The Council of Australian Postgraduate Associations (CAPA) welcomes the Higher Education Standards Panel’s scrutiny of attrition rates in the Improving Retention, Completion and Success in Higher Education report released earlier today.
The Higher Education Standards Panel’s report, and the Minister for Education’s acceptance of its recommendations, are important first steps in raising the profile of why some students struggle to complete their studies.
CAPA appreciates the panel’s recommendation that each educational institution should have a mental health strategy. Students frequently tell us about the long waiting lists for counselling, and the inadequacy of emergency mental health care services available on campus. Any mental health strategy must be supported by a genuine commitment and adequate resourcing, including appropriate staffing levels of university counselling services.
Furthermore, CAPA advocates that targeting the underlying causes of distress and mental health issues in students should be made a priority. For example, for doctoral students, the key issues are financial stress, difficult supervision relationships, career uncertainty, and problematic departmental cultures.
“Postgraduate students consistently tell us that the main obstacles to completing their studies are a lack of financial stability, and mental health issues. In addition to this, many students have indicated that these two factors feed into one another,” said CAPA National President, Natasha Abrahams.
“It is crucial for the universities and the Federal Government to work together to provide support for postgraduate students. A multi-faceted approach is necessary if they wish for these students to thrive in their time at university. This includes the long-overdue expansion of study payments to postgraduate students.”
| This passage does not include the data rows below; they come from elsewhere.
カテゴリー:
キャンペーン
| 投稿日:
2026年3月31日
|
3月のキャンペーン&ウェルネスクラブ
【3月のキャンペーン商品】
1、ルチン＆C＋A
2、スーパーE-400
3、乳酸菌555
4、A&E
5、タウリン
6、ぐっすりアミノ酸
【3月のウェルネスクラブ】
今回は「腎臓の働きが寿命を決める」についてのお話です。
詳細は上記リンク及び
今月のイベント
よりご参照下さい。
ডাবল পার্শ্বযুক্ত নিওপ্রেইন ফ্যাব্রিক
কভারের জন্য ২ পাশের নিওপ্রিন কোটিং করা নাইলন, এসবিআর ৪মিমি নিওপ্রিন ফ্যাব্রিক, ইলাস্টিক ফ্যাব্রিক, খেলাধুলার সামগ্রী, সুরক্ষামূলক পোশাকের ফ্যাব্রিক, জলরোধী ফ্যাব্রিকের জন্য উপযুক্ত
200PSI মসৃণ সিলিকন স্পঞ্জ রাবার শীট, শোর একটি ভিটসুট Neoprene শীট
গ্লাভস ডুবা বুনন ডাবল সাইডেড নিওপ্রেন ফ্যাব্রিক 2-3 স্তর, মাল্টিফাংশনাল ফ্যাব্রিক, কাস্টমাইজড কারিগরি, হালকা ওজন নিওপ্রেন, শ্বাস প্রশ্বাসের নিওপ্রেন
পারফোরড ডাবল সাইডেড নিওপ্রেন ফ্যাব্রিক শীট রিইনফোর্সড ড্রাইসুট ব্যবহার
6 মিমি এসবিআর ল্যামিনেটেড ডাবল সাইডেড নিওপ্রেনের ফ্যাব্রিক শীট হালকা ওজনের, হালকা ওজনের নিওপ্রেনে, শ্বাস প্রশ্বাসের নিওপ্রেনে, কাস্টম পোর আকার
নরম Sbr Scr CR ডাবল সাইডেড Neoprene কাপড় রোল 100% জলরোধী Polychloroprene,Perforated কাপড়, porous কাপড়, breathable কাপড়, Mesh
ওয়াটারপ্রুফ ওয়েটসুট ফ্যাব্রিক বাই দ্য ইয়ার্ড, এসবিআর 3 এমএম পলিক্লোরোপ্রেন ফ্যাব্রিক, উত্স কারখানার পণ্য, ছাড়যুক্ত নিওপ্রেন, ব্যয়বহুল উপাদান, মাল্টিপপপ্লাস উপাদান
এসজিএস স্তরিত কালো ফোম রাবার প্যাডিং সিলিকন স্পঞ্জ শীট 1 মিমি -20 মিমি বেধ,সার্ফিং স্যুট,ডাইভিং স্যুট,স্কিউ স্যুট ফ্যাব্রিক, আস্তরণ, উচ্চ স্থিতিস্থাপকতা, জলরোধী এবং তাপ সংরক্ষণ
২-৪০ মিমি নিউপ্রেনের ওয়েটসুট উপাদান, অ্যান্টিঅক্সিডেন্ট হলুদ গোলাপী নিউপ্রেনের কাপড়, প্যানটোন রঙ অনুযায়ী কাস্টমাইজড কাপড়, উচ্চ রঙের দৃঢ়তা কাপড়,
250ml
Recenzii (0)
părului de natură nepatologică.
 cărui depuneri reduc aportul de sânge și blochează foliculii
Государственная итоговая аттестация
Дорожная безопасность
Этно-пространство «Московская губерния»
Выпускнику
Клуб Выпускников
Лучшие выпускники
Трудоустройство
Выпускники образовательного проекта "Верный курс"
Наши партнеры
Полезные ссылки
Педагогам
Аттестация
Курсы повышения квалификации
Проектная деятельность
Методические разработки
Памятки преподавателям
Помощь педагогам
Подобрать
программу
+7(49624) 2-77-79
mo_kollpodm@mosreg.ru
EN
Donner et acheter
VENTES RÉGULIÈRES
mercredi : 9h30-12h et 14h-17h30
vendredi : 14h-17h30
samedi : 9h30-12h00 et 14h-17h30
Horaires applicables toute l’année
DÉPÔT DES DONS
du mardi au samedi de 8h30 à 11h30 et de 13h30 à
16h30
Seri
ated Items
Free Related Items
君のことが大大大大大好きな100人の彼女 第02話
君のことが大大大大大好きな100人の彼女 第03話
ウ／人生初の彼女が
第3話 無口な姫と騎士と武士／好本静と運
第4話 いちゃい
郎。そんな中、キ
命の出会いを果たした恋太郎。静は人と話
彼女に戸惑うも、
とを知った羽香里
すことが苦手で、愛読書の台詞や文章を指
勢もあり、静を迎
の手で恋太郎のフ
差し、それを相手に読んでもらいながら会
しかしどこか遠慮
CAPA notes that the panel’s report finds off-campus students are over twice as likely as on-campus students to withdraw from their studies. Many external students would prefer to study on-campus, but cannot due to their work commitments. Offering income support to domestic postgraduate students in need would give these students more freedom to study on-campus and fully participate in university life, thus improving their student experience and ultimately their study outcomes.